Солнце скатывается за тополя, на площадь ложится мягкая тень. Пожалуй, можно начинать.

— Собрание важное, — звучит голос Нуха, — поэтому предлагаю избрать председателя и секретаря. Надо вести протокол.

— Нух! — кричат слева.

— Салех! — раздается справа.

Салех поднимается на крыльцо.

— Секретарю полагаются стол и бумага, господин тхаматэ[2], — низко кланяясь Нуху, произносит он.
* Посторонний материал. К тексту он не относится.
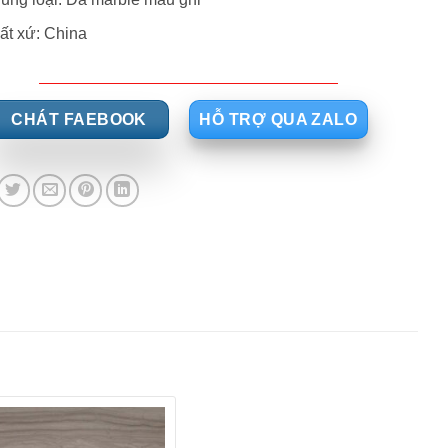
ất xứ: China
CHÁT FAEBOOK
HỖ TRỢ QUA ZALO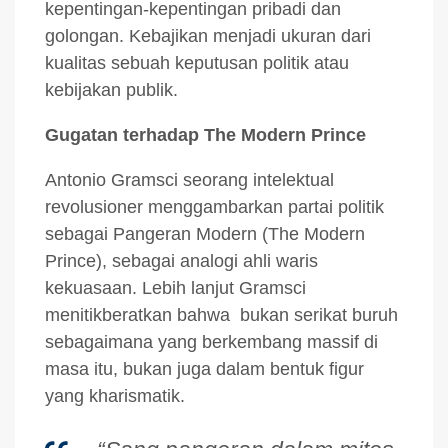
kepentingan-kepentingan pribadi dan
golongan. Kebajikan menjadi ukuran dari
kualitas sebuah keputusan politik atau
kebijakan publik.
Gugatan terhadap The Modern Prince
Antonio Gramsci seorang intelektual
revolusioner menggambarkan partai politik
sebagai Pangeran Modern (The Modern
Prince), sebagai analogi ahli waris
kekuasaan. Lebih lanjut Gramsci
menitikberatkan bahwa bukan serikat buruh
sebagaimana yang berkembang massif di
masa itu, bukan juga dalam bentuk figur
yang kharismatik.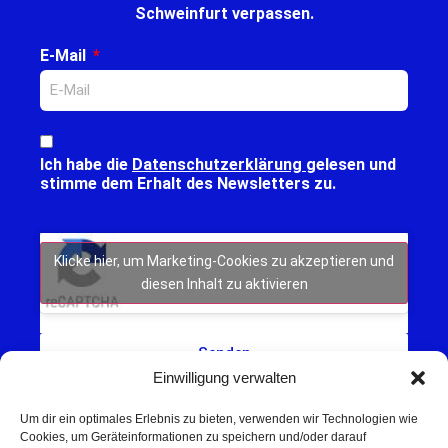
Schweinfurt verpassen.
E-Mail
Ich habe die
Datenschutzerklärung
gelesen und
stimme dem Erhalt des Newsletters zu.
Klicke hier, um Marketing-Cookies zu akzeptieren und
diesen Inhalt zu aktivieren
Senden
Einwilligung verwalten
Um dir ein optimales Erlebnis zu bieten, verwenden wir Technologien wie
Cookies, um Geräteinformationen zu speichern und/oder darauf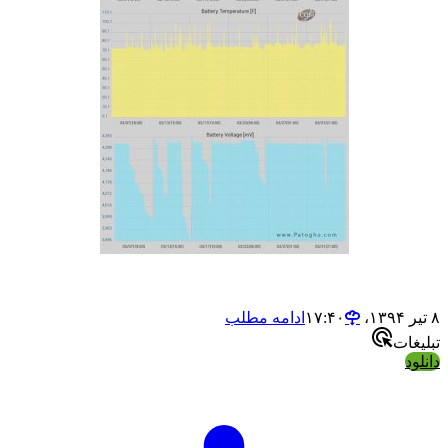
ادامه مطلب
ات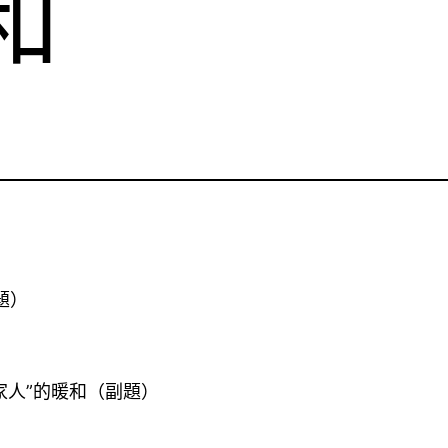
和
題）
家人”的暖和（副題）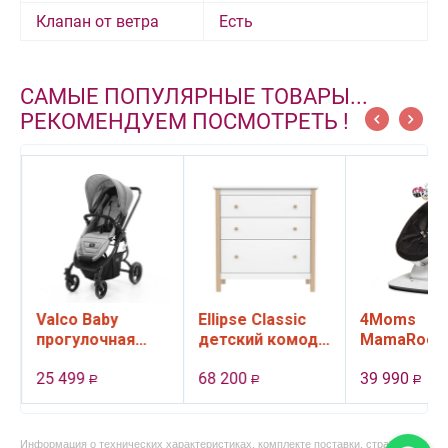
Клапан от ветра
Есть
САМЫЕ ПОПУЛЯРНЫЕ ТОВАРЫ...
РЕКОМЕНДУЕМ ПОСМОТРЕТЬ !
Valco Baby
Ellipse Classic
4Moms
прогулочная
детский комод,
MamaRoo 
коляска Snap 4
3 ящика (белый)
качели
25 499
68 200
39 990
Ultra цвет Cool
электронн
Р
Р
Р
Grey
цвет черн
,
Информация о технических характеристиках, комплекте поставки, стране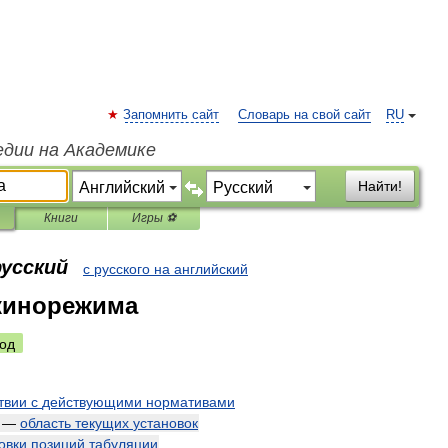
Запомнить сайт
Словарь на свой сайт
RU
едии на Академике
Найти!
Книги
Игры ⚽
русский
с русского на английский
кинорежима
од
твии
с
действующими
нормативами
—
область
текущих
установок
овки
позиций
табуляции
Справа прокатывается злорадный хохот: Салех всегда паясничает на собраниях. Эх, будь в ауле хоть один грамотный бедняк, Нух бы этого секретаря быстро поставил на место. Ильяс вот у Буденного читать и писать выучился, но с секретарскими обязанностями вряд ли справится. «Слушали, постановили, избрали…» Тут сам черт ногу сломит, а Зачерий требует, чтобы все было оформлено по правилам.

— Ты не дури, Салех.

Обычно после первого предупреждения Салех утихомиривается. Но сегодня он в ударе. Еще ниже кланяясь Нуху, он громко, так, чтобы было слышно повсюду, говорит:

— Если ты недоволен мной, могу подать в отставку. — Неожиданно выпрямившись, Салех козыряет.

Теперь уже смеются все — отзывчивая на шутку толпа воспринимает кривляние Салеха как невинное зубоскальство. Но Нух мгновенно настораживается — он улавливает в этом нечто иное: осторожный Салех никогда по импровизирует, каждый шаг ого заранее продуман. И сейчас он неспроста валяет дурака.

— Товарищи! — кричит Нух. — Внимание!

На площади становится тихо.

— Предлагается на обсуждение один вопрос — о переделе земли согласно Ленинскому Декрету от 26 октября 1917 года. Будем ли его читать? Кажется, все с ним знакомы?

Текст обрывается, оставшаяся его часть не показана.